Ceremonial touches provided for solemn business

When Chen Qi, 64, completed a mass sea burial on the morning of Oct 30 and steered his 33-meter-long yacht back to its berth in Dalian, Liaoning province, he found another group of people waiting for him.

They had hired a 17-meter vessel owned by Chen for a private sea funeral.

"As you can see, I ferry one group after another-until one day I will be the one being buried at sea," Chen said calmly at the wheel of his tailor-made craft.

He has run one of the biggest sea burial service centers in China for 23 years, but has never kept count of the number of people's ashes that have been spread across the sea from his four boats. However, he estimates that last year alone, the figure was more than 7,000.

There are mainly three types of people who choose sea burials, according to Chen.

Some have special feelings about the ocean, while others cannot be buried in family graves due to local customs or traditions, especially those relating to cases of suicide or accidental death.
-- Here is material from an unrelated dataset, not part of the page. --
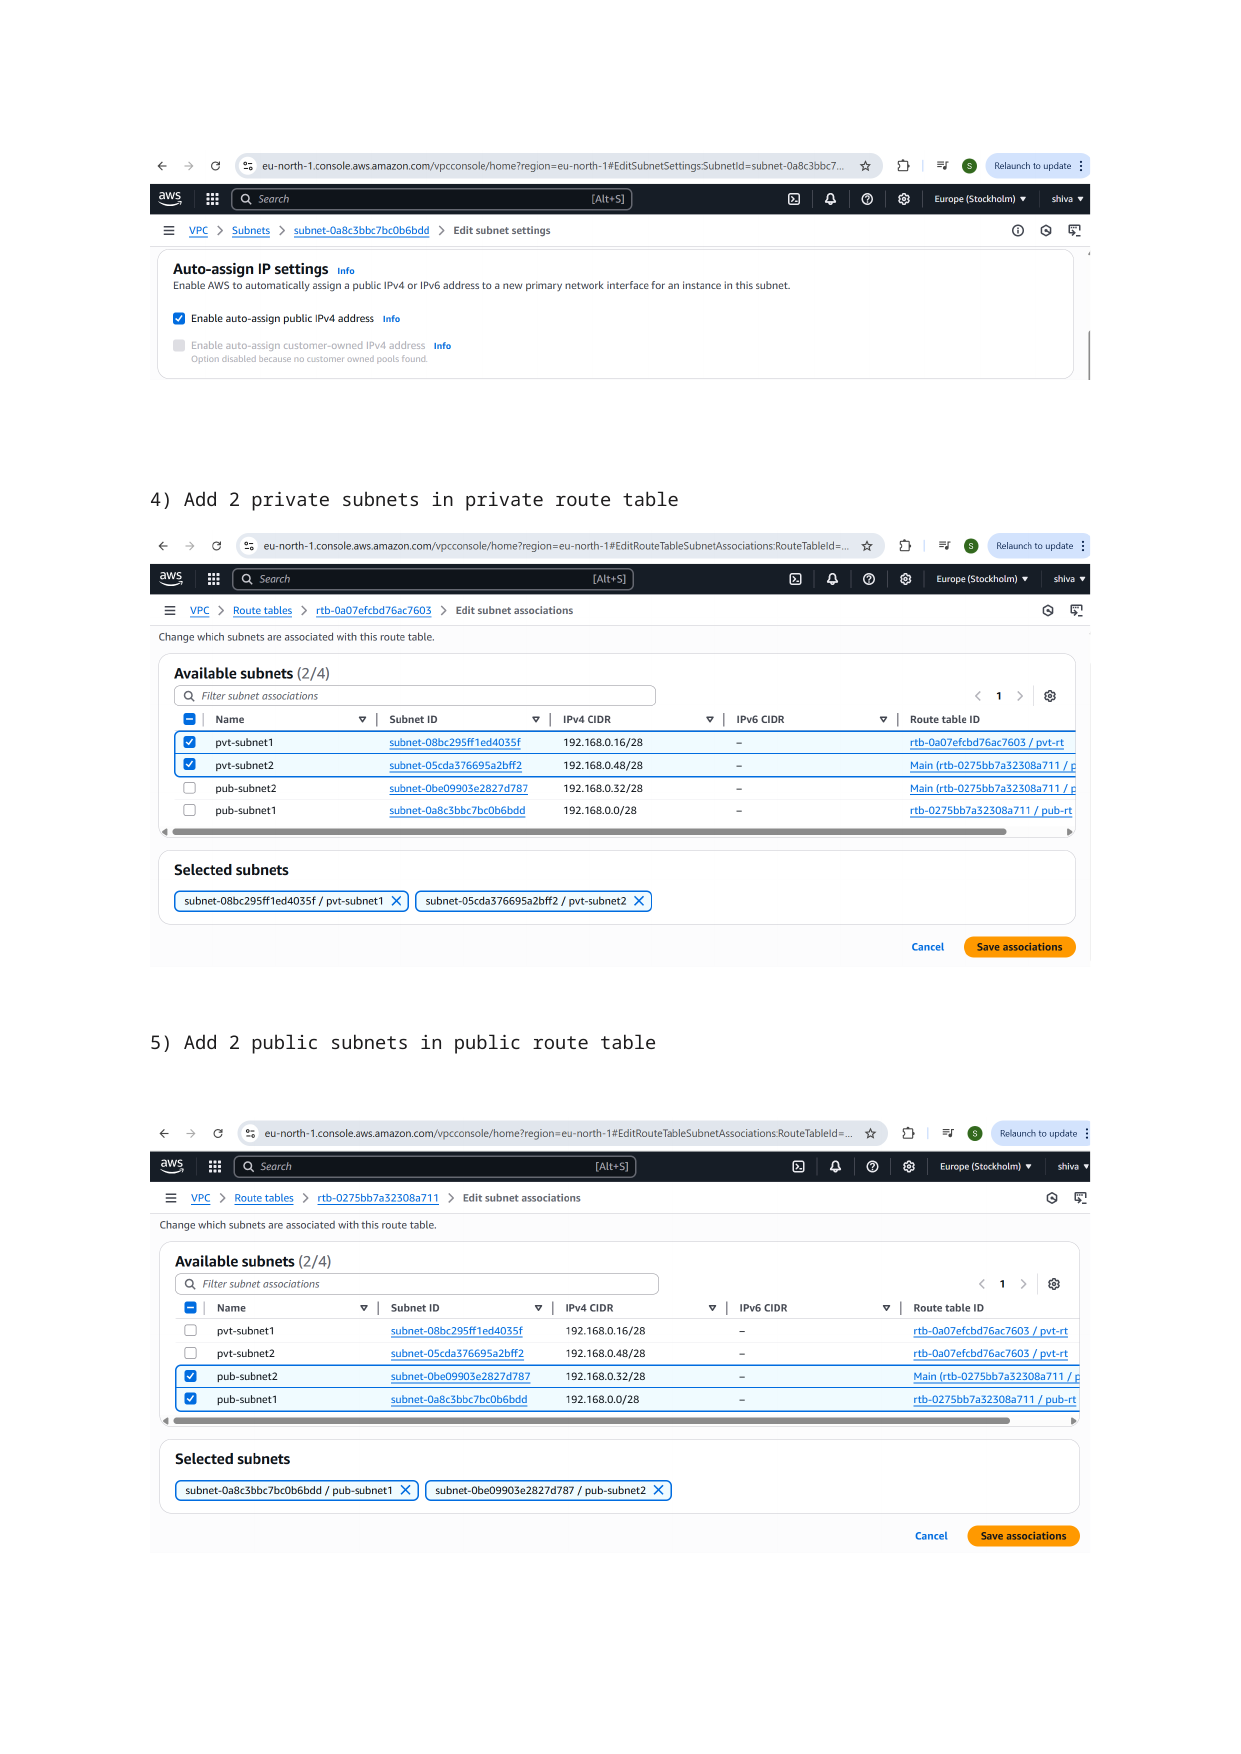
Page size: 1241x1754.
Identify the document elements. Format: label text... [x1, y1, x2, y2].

Finally, there are families who cannot afford a traditional land burial.

For the mass sea burial on Oct 30, the Civil Affairs Department in Tieling, Liaoning, provided a subsidy of 1,502 yuan ($225) for each family of the deceased.

In addition, the department covered all expenses, including paying for up to three relatives to travel to Dalian, a one-night hotel stay and two meals, all of which were arranged by Chen's company.

However, such subsidies vary from city to city, and private sea burials are not subsidized, Chen said.

"Last year, we carried out more than 600 sea burials, about 80 percent of which were private," he said.